Все двери бараков разом рухнули под напором изнутри. Вооружившись дрекольем, рабы окружили дома надсмотрщиков, расхватали металлический инструмент. Эконом, выбежавший на шум с пистолетом в руке, рухнул первым, мастерок каменщика раскроил ему горло снизу доверху. Омочив руки в крови белого, негры ринулись к господскому дому, выкрикивая угрозы и суля погибель хозяевам, губернатору, господу богу и всем французам на свете. Но большинство, истомившись слишком долгой жаждой, устремилось в погреб промочить горло. Из кадушек с соленьями ломом вышибли днища. Молодое вино, пенясь, хлынуло из расклепанных бочонков, обдало красными брызгами юбки женщин. Гомоня и толкаясь, рабы рвали друг у друга из рук оплетенные бутыли с водкой, фляги с ромом; опорожнив, разбивали об стену. Слышался хохот, шум перебранок, ноги оскальзывались на куске душистого майоранового мыла, на маринованных помидорах, каперсах, селедочной икре, позолоченной прогорклым оливковым маслом, которое лилось на плиты пола из прорвавшегося бурдючка. Какой-то негр, раздевшись догола, смеха ради влез в огромную кадушку со смальцем. Две старухи переругивались на языке конго, предметом спора был глиняный горшок. С потолочных балок срывали окорока и связки копченой трески. Не вмешиваясь в давку, Ти Ноэль нашел бочонок с испанским вином, приложился губами к крану и долго тянул; кадык ходил ходуном. Затем вместе со старшими сыновьями он направился в господский дом и поднялся на второй этаж, ибо давно уже не прочь был изнасиловать мадемуазель Флоридор, разглядев во время ночных спектаклей под туникой с узором меандра груди, на которые время так и не смогло наложить свой неизгладимый отпечаток.
IV. Догон в ковчеге [76]
Просидев два дня на дне высохшего колодца, неглубокого, но оттого не ставшего уютнее, мосье Ленорман де Мези, бледный от голода и страха, опасливо высунулся из-за закраины колодезного сруба. В усадьбе стояла тишина. Орда устремилась к Капу, оставляя на своем пути костры, к каждому из которых можно было подобрать название, если приглядеться к обгорелым стенам, служившим основанием дымному столпу; высоко в небе эти столпы сливались друг с другом, образуя арочные своды. Облачко пыли исчезло за перекрестком Святых отцов. Обойдя вздувшийся труп эконома, хозяин направился к дому. От пожарища, оставшегося на том месте, где прежде были псарни, тянуло чудовищным смрадом: негры свели давние счеты, намазав двери варом, чтобы ни одна тварь не смогла уйти. Мосье Ленорман де Мези вошел к себе в спальню.
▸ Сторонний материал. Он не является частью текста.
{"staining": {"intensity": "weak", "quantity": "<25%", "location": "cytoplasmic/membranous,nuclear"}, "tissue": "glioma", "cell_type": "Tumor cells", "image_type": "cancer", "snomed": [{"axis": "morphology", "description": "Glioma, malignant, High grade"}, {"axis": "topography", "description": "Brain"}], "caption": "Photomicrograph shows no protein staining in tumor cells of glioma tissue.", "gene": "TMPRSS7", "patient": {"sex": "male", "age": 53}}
Мадемуазель Флоридор покоилась на ковре, ноги ее были широко раскинуты, из живота торчал серп. Мертвые пальцы еще сжимали ножку кровати, и этот жест злой издевкой перекликался с жестом спящей прелестницы, изображенной весьма вольно на гравюре, которая называлась «Сон» и украшала альков. Мосье Ленорман де Мези, разразившись рыданиями, рухнул наземь подле тела бывшей актрисы. Затем он схватил четки и стал читать все молитвы, какие знал, не пропустив и той, которой выучился в детстве и которая помогает от цыпок. Так прошло несколько дней, он жил в непрерывном страхе, не смея носа высунуть из дома, а дом был незащищен, был обречен на полное и окончательное разорение; но однажды в окно, выходившее на задний двор, он увидел верхового курьера, курьер осадил коня так резко, что тот ткнулся храпом в стекло и из-под копыт полетели искры. Вести, которые курьер прокричал в окно, вывели из оцепенения мосье Ленормана де Мези. Орда раздавлена. Голова негра Букмана, позеленевшая голова с отвисшей челюстью, уже кишит червями, красуясь на том самом месте, где некогда обратилась в зловонный пепел плоть однорукого Макандаля. Приняты все меры, дабы полностью истребить бунтующих негров, от коих уцелели отдельные шайки, грабящие одинокие усадьбы. Курьер спешил, и мосье Ленорман де Мези, не располагая временем на то, чтобы предать земле останки супруги, взгромоздился на круп его лошади, которая потрусила по дороге в Кап. Вдали послышались ружейные залпы. Курьер дал шпоры коню.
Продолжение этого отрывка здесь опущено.